R: Create a data frame from a Workbook

wb_to_df {openxlsx2}

R Documentation

Create a data frame from a Workbook

Description

Simple function to create a data.frame from a sheet in workbook. Simple as in it was simply written down. read_xlsx() and wb_read() are just internal wrappers of wb_to_df() intended for people coming from other packages.

Usage

wb_to_df(
  file,
  sheet,
  start_row = 1,
  start_col = NULL,
  row_names = FALSE,
  col_names = TRUE,
  skip_empty_rows = FALSE,
  skip_empty_cols = FALSE,
  skip_hidden_rows = FALSE,
  skip_hidden_cols = FALSE,
  rows = NULL,
  cols = NULL,
  detect_dates = TRUE,
  na.strings = "#N/A",
  na.numbers = NA,
  fill_merged_cells = FALSE,
  dims,
  show_formula = FALSE,
  convert = TRUE,
  types,
  named_region,
  keep_attributes = FALSE,
  check_names = FALSE,
  ...
)

read_xlsx(
  file,
  sheet,
  start_row = 1,
  start_col = NULL,
  row_names = FALSE,
  col_names = TRUE,
  skip_empty_rows = FALSE,
  skip_empty_cols = FALSE,
  rows = NULL,
  cols = NULL,
  detect_dates = TRUE,
  named_region,
  na.strings = "#N/A",
  na.numbers = NA,
  fill_merged_cells = FALSE,
  check_names = FALSE,
  ...
)

wb_read(
  file,
  sheet = 1,
  start_row = 1,
  start_col = NULL,
  row_names = FALSE,
  col_names = TRUE,
  skip_empty_rows = FALSE,
  skip_empty_cols = FALSE,
  rows = NULL,
  cols = NULL,
  detect_dates = TRUE,
  named_region,
  na.strings = "NA",
  na.numbers = NA,
  check_names = FALSE,
  ...
)

Arguments

`file`	An xlsx file, wbWorkbook object or URL to xlsx file.
`sheet`	Either sheet name or index.
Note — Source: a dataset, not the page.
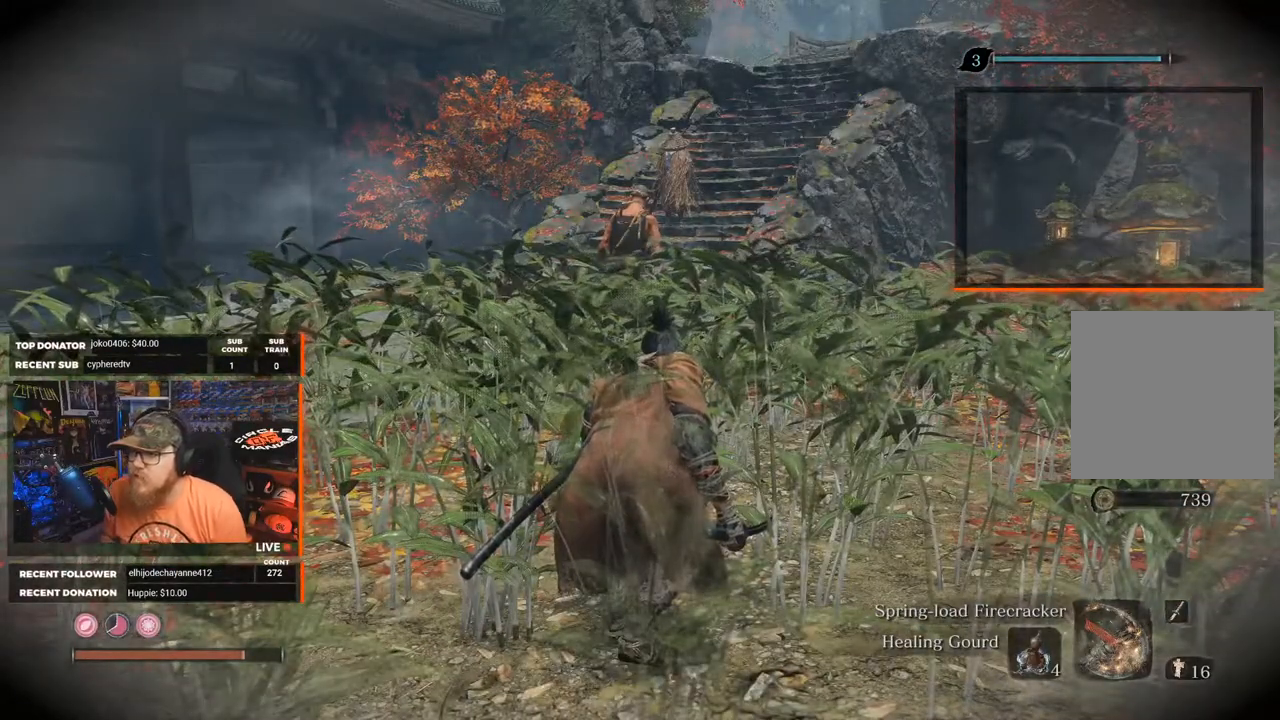
{"buttons": [], "left_stick": "center", "right_stick": "center", "events": []}
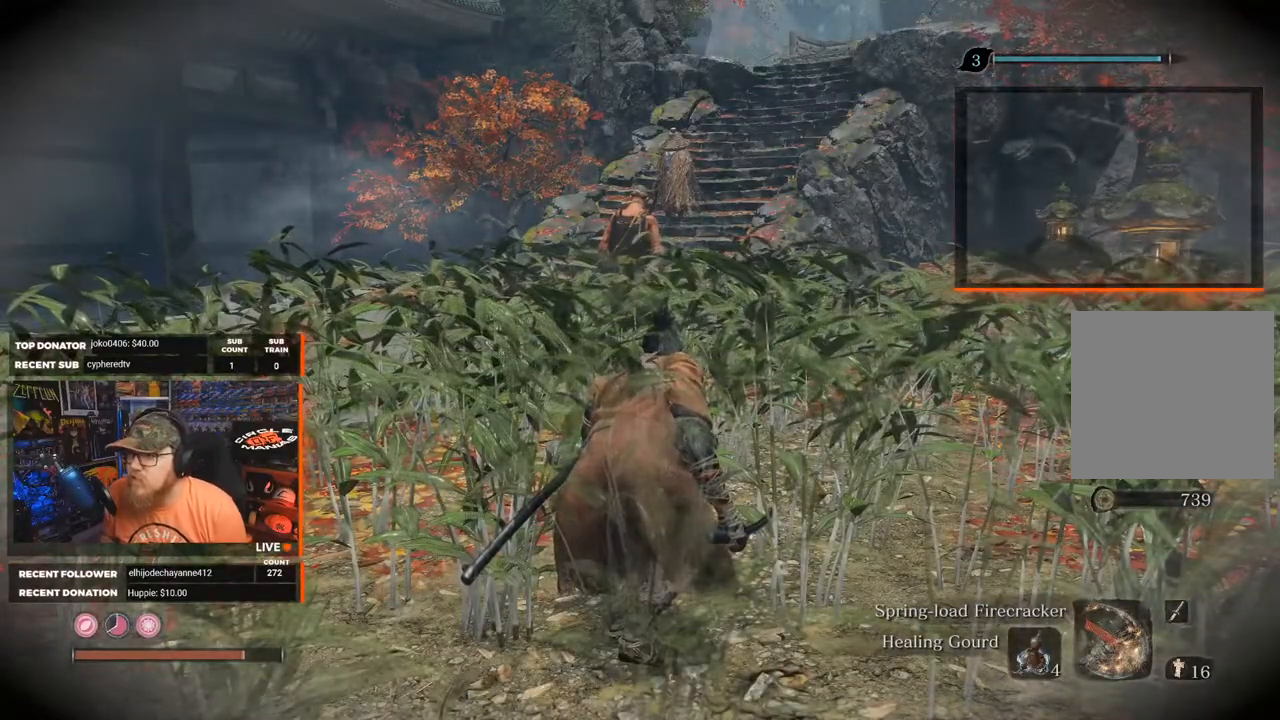
{"buttons": [], "left_stick": "center", "right_stick": "center", "events": []}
When missing the first sheet in the workbook is selected.
`start_row`	first row to begin looking for data.
`start_col`	first column to begin looking for data.
`row_names`	If `TRUE`, the first col of data will be used as row names.
`col_names`	If `TRUE`, the first row of data will be used as column names.
`skip_empty_rows`	If `TRUE`, empty rows are skipped.
`skip_empty_cols`	If `TRUE`, empty columns are skipped.
`skip_hidden_rows`	If `TRUE`, hidden rows are skipped.
`skip_hidden_cols`	If `TRUE`, hidden columns are skipped.
`rows`	A numeric vector specifying which rows in the xlsx file to read. If `NULL`, all rows are read.
`cols`	A numeric vector specifying which columns in the xlsx file to read. If `NULL`, all columns are read.
`detect_dates`	If `TRUE`, attempt to recognize dates and perform conversion.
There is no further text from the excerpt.